俺は世界で一番強い魔物になって……そんで、結局、神の声……アイノスの奴に、なんら一矢報いることさえできずに負けたんだ。
ここはこの世界のあの世みたいなものかもしれねえ。
いや、〚スピリット・サーヴァント〛にするため、俺の死は一時保留みたいな形で、あの世とこの世の狭間にあるのかもしれねえ。
だとすれば、俺の霊魂は、これからアイツの従順な下僕となり、地上世界を荒らし、ミリア達を苦しめることになるのか?

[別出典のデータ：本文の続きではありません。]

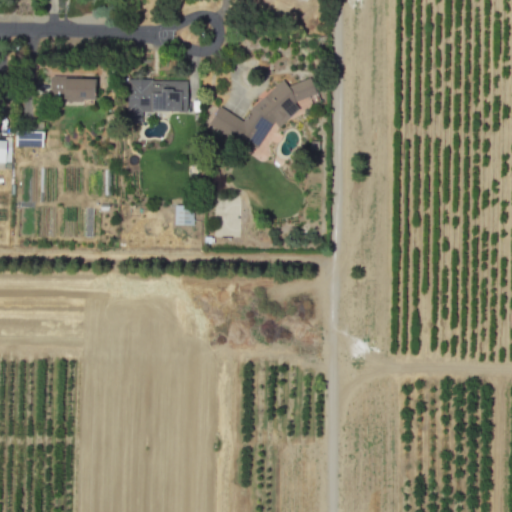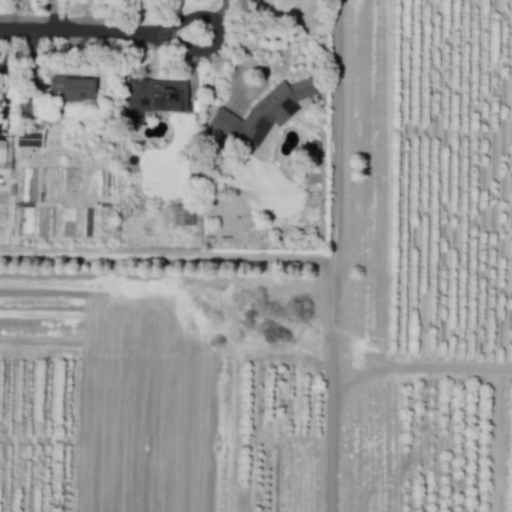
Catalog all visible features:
road: (77, 30)
road: (218, 31)
building: (77, 90)
building: (153, 96)
building: (262, 111)
building: (262, 112)
building: (26, 138)
building: (4, 151)
building: (182, 214)
park: (226, 215)
road: (334, 341)
road: (411, 362)
road: (332, 431)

その果てに、俺は結局、フォーレン復活の踏み台となって死ぬことになる。
……もう、何も考えたくない。
……もう、何も感じたくない。
俺はこれまで、一体、何のために戦ってきたんだ?
俺はフラフラと歩き、湖を覗き込む。
黄色い、幼い竜の顔が映った。
頭の高さが随分と低い気がすると思ったら、ベビードラゴンの姿だった。
なんだ……この世界では俺、こっちなんだな。
ぼうっと眺めていると……そのとき、水面の中に写ったベビードラゴンが、ひとりでにぐぐっと背伸びを始めた。

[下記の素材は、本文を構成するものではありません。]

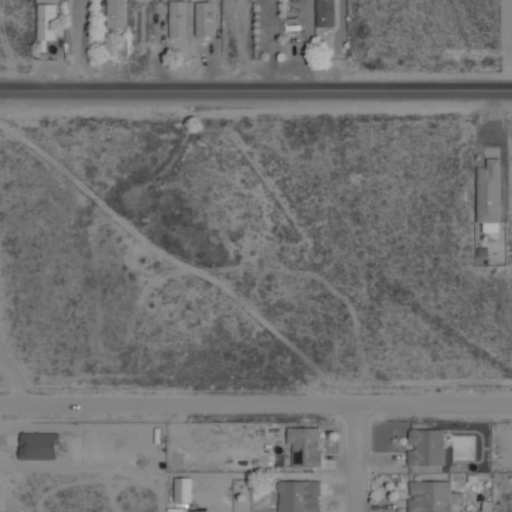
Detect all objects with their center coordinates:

「ンガァ」なんて気の抜けた声を漏らし、ぽりぽりと首の根を掻く。
なんでもアリだな、精神世界って奴は。
水面の中の竜は、水面越しに俺を見ると、ニヤリと笑った。
『よう、随分手酷くやられてたじゃねえの』
なんだよ、俺を責める気かよ。好き勝手言ってくれる。
あんなのムリゲーじゃねえか。
俺だって、せめて敵わずとも、誰にも恥じることのないよう、最後まで懸命に抗いたかった。

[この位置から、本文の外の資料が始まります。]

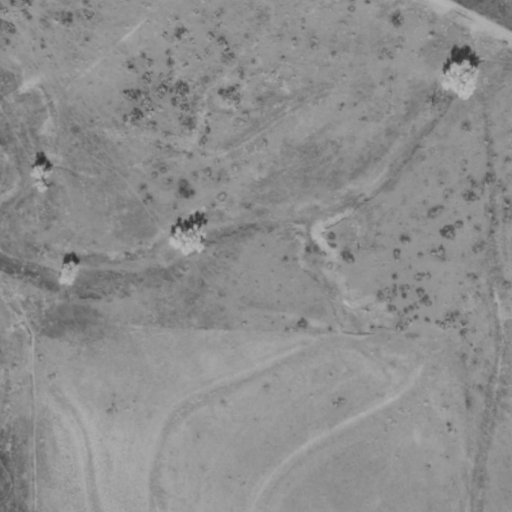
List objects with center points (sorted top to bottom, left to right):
road: (470, 268)
road: (483, 490)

でもな、アイツと俺には、それさえできねえ力の差があったんだよ。
『変わんねえなァ。また言い訳ばっかじゃねえか』
随分と手厳しいじゃねえの、もう一人の俺。
もう、全部終わっちまったってのに。
いや、それもそうか。
こんな結末……俺は、認められねえ。
俺自身が、言い訳のしようがない程、俺を許せねえよな。
世界の狭間で、蹂躙される仲間を想いながら、自分を責め続ける。
それが俺に与えられた罰なのだろう。
「グ……グゥ、グオオオオ……」
俺は湖に頭を擡げ、涙を流した。
俺が皆の想いを、全てを無駄にした。
アイノスの狂気から世界を解放できなかった。
もし俺がリンボの当て方をもっと工夫していたら?
もし俺がイデアの住民を騙ってアイノスの理解者を演じていれば、奴から力を騙し取ったり、手痛い一撃を入れる隙があったんじゃねぇのか?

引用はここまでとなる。